Sunday, December 25, 2016

Midlife Crisis

Happy Holidays and Merry Christmas!

Thank you to everyone who has taken the time out their busy lives to read my blog, watch my little girl's videos, or check out my book! I find myself in unfamiliar territory this holiday season. Christmas just wasn't the same, being so far away from our family.

As my thoughts were drifting to days gone by, it occurred to me that some may view my new found hobbies as a midlife crisis. The truth is, even as a child, I always wanted to write. Now that my 38th birthday has come and gone, I find myself with an emptiness I attribute to now living so far away from two of our children, so I guess I jumped into new ventures and trying new things as a result.

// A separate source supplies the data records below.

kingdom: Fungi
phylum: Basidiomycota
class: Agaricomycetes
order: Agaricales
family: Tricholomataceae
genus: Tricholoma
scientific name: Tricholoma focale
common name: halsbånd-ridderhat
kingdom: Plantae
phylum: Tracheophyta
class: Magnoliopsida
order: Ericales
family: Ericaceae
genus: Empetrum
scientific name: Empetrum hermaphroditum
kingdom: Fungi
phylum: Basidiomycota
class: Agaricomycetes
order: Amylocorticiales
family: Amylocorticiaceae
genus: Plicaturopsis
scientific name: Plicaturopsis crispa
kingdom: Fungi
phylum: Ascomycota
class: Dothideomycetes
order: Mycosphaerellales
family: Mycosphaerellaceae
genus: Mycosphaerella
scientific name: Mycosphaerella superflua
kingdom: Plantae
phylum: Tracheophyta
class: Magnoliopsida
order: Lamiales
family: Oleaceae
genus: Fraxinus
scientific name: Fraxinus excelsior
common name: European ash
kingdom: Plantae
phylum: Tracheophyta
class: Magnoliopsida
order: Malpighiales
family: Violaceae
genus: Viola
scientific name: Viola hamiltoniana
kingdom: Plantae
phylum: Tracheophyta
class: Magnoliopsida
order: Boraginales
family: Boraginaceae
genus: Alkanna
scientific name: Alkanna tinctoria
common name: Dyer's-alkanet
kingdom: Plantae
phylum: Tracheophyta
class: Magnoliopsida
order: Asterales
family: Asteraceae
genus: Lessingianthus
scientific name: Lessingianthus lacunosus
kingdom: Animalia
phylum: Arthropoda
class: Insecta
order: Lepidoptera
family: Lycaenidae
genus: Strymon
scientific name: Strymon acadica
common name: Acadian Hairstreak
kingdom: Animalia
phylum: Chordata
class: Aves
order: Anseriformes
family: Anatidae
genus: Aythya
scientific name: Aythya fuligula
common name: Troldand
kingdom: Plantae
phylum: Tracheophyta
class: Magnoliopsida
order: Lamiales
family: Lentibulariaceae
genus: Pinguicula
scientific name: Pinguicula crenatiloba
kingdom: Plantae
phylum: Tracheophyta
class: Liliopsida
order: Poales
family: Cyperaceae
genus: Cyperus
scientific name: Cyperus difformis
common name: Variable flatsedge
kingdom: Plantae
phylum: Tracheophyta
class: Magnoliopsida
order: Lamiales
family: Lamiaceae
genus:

First, I began this blog, feeling like it would be a fun way to document our story. I continue it now because it makes me happy. Next, I jumped into being a beauty consultant. Though I've never been very talented with girly things such as hair and make up, I knew I could learn a lot and maybe even make some extra cash. Well, I learned a lot...I'll leave it at that. Most recently, I decided to write a book. I'd always wanted to, and though it will not likely amount to much monetarily, it was a fun process that I got to, in part, share with my daughter.

I guess what I'm trying to say is, I've come to the conclusion that I'm not having a midlife crisis. Not yet anyway. I've merely reached the age and the place in my life that I'm finally comfortable trying anything I want to, regardless of what others may think about it. So what if my blog has a small following? I'm admittidly the very worse make up sells lady I've ever seen. My book may not even sell enough copies to pay me minimum wage for the time I spent writting it.

It doesn't matter. My children see this new found bravery in their mother that will hopefully encourage them not to pass on life for fear of failure. Sink or swim, my husband loves me regardless. At the end of the day, they are proud of me.

So why wait? Try everything you can and laugh at yourself along the way. You are never too young to chase your dreams and never too old to have new ones! After all, you only live once. Don't miss out out great experiences because you are afraid of failure. Instead, fear never knowing because you were too afraid to try.

Hope you all had a truly wonderful Christmas!